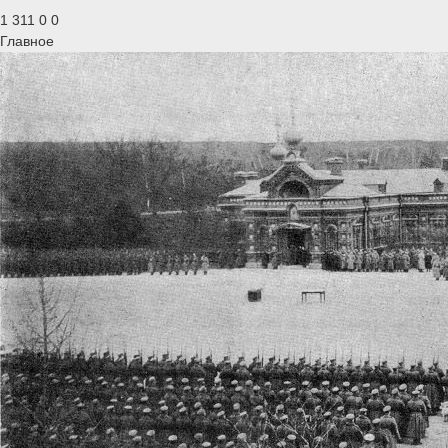
1 311
0
0
Главное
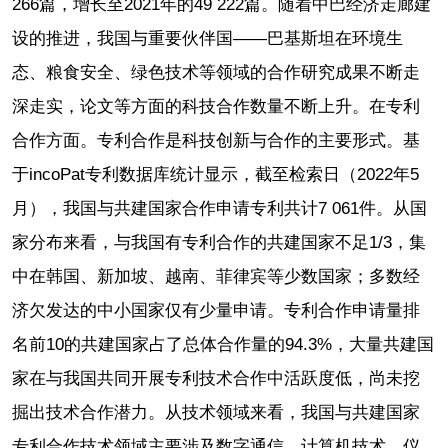
266篇，增长至2021年的49 222篇。随着中巴经济走廊建
设的推进，我国与重要伙伴国——巴基斯坦在环境生
态、粮食安全、绿色技术等领域的合作研究成果不断走
深走实，论文等方面的科技合作数量不断上升。在专利
合作方面。专利合作是科技创新与合作的主要形式。基
于incoPat专利数据库统计显示，截至检索日（2022年5
月），我国与共建国家合作申请专利共计7 061件。从国
家分布来看，与我国有专利合作的共建国家不足1/3，集
中在韩国、新加坡、越南、菲律宾等少数国家；多数经
济欠发达的中小国家仅有少量申请。专利合作申请量排
名前10的共建国家占了总体合作量的94.3%，大量共建国
家在与我国共同开展专利技术合作中活跃度低，尚未挖
掘出技术合作潜力。从技术领域来看，我国与共建国家
专利合作技术领域主要涉及数字通信、计算机技术、仪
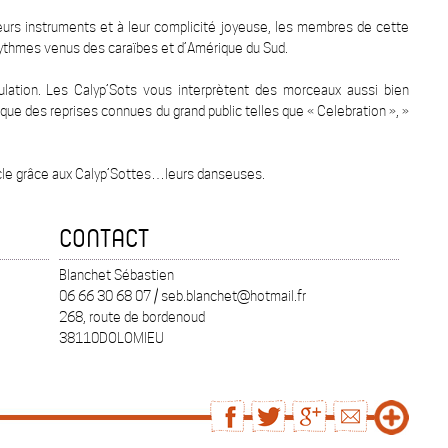
leurs instruments et à leur complicité joyeuse, les membres de cette
rythmes venus des caraïbes et d’Amérique du Sud.
ulation. Les Calyp’Sots vous interprètent des morceaux aussi bien
 que des reprises connues du grand public telles que « Celebration », »
acle grâce aux Calyp’Sottes…leurs danseuses.
CONTACT
Blanchet Sébastien
06 66 30 68 07 / seb.blanchet@hotmail.fr
268, route de bordenoud
38110DOLOMIEU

### PROBLEM STATEMENT
Please give again only the lines from the one containing "中在韩国、新加坡、越南、菲律宾等少数国家；多数经" through the last line of the entries above, exactly as they stand and without pictures.

### TASK ANSWER
中在韩国、新加坡、越南、菲律宾等少数国家；多数经
济欠发达的中小国家仅有少量申请。专利合作申请量排
名前10的共建国家占了总体合作量的94.3%，大量共建国
家在与我国共同开展专利技术合作中活跃度低，尚未挖
掘出技术合作潜力。从技术领域来看，我国与共建国家
专利合作技术领域主要涉及数字通信、计算机技术、仪
leurs instruments et à leur complicité joyeuse, les membres de cette
rythmes venus des caraïbes et d’Amérique du Sud.
ulation. Les Calyp’Sots vous interprètent des morceaux aussi bien
 que des reprises connues du grand public telles que « Celebration », »
acle grâce aux Calyp’Sottes…leurs danseuses.
CONTACT
Blanchet Sébastien
06 66 30 68 07 / seb.blanchet@hotmail.fr
268, route de bordenoud
38110DOLOMIEU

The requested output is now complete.